Live by the Luka, die by the Luka
Golden State’s mantra is strength in numbers, and that isn’t a philosophy Dallas is capable of sharing. The Mavericks are somewhat closer to “one is the loneliest number,” because their entire roster-building philosophy depends on Luka Doncic being the best player on the floor. If he isn’t creating good shots, everything else falls apart. And that was evident throughout this game.
It’s not a coincidence that when Doncic started this game 2-of-14 from the field, the Mavericks fell behind by as many as 25 points. The Warriors threw aggressive doubles at him throughout the first quarter betting that if they could cut of his shooters, Dallas had so little ball-handling that they could either generate a turnover on the pass or rotate back into position before the Mavericks hurt them. That bet was largely a success. It took Doncic more than a half to finally solve the Golden State defense. He made eight of his last 14 shots, and that 25-point deficit fell to single digits, but it wasn’t enough. Yes, Spencer Dinwiddie had a stellar game, but so much of that relied upon his spotty track record of him. The Warriors don’t defend him like a star. He was, in essence, a role player who had a hot night.

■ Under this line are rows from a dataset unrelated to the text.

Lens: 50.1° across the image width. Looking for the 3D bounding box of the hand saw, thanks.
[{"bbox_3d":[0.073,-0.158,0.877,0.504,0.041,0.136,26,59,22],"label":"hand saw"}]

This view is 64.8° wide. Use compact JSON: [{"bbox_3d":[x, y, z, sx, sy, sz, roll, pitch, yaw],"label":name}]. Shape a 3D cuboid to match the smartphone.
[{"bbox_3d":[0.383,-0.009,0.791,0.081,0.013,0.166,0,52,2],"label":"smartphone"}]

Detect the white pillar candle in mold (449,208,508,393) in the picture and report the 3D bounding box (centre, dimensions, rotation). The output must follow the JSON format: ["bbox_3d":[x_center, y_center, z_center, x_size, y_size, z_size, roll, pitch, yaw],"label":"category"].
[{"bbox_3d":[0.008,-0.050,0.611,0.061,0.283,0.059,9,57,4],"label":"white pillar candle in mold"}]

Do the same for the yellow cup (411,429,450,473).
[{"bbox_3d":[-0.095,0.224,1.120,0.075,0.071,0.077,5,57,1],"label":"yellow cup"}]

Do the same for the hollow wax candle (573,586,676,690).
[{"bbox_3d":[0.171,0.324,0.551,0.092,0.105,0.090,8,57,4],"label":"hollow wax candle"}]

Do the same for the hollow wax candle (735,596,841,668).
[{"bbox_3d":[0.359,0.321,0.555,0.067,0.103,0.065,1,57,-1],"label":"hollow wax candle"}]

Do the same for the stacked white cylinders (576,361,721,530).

If Dallas had another star to share some of Doncic’s burden, the Mavericks might have been able to endure Luka’s slow start long enough for his hot finish to matter. The Warriors obviously had the sort of support structure in place for Curry. Boston has it for Jayson Tatum in Jaylen Brown. Until the Mavericks find that, they aren’t going to win a title. Michael Jordan didn’t win until Scottie Pippen was ready. LeBron James couldn’t do it alone in Cleveland. The Mavericks have done well to surround Doncic with an array of shooters and defenders. It won’t mean a thing until Luka has a sidekick.
Return of the Klay
Curry may have walked away with the Western Conference Finals MVP trophy, but this was Klay Thompson’s night. He led the Warriors with 32 points on eight made 3-pointers. After the game, he joked that he should’ve had 10. Given his history of him, that feels low. We’re talking about someone who once made 14 in a game, after all, and he was scorching hot in a critical game. He was so good that you’d hardly even know what it took to get here.
Forget about the two missed seasons. There were moments in the past few months in which it looked like Thompson would struggle to stay on the floor in games like this. His defense of him has definitely dipped. From Valentine’s Day through March 22, I shot below 40 percent from the field. There was a very real fear that we’d never get to see this version of Thompson. Even in this series, while we’ve seen him post some big second halves, we hadn’t seemed to put him together a killer front-to-back game like this.
It couldn’t have been more fitting. Golden State’s bid to win the 2019 Finals effectively ended when Thompson tore his ACL. Now, their trip to the 2022 Finals is coming thanks to perhaps the best game of Thompson’s postseason. After two years away, one of the greatest heat checks in NBA history will take his talents from him to the league’s biggest stage and compete for his fourth ring.